EXERCISE DIRECTIONS :: Only one stretch of the listing below is wanted. Give it again exactly, from the line with "2014+, UE_R1_D_REV: 10 -> 30" through the line with "2000-2013, UE_N_D_REV: 0 -> 0.1".

SUPPLIED MATERIAL ::
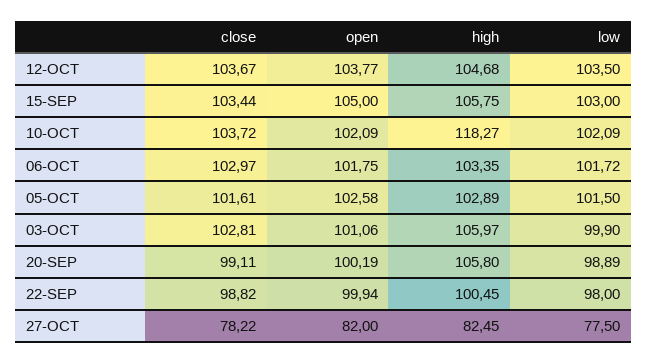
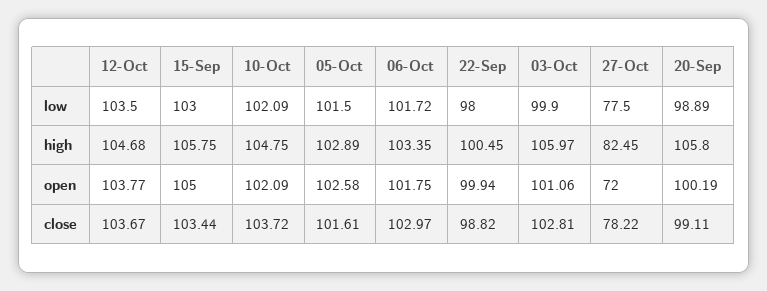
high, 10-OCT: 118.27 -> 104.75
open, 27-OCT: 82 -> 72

...

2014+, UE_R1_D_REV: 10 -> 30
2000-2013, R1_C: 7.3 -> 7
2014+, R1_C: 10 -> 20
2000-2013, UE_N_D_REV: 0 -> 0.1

SOLVED PROBLEM ::
2014+, UE_R1_D_REV: 10 -> 30
2000-2013, R1_C: 7.3 -> 7
2014+, R1_C: 10 -> 20
2000-2013, UE_N_D_REV: 0 -> 0.1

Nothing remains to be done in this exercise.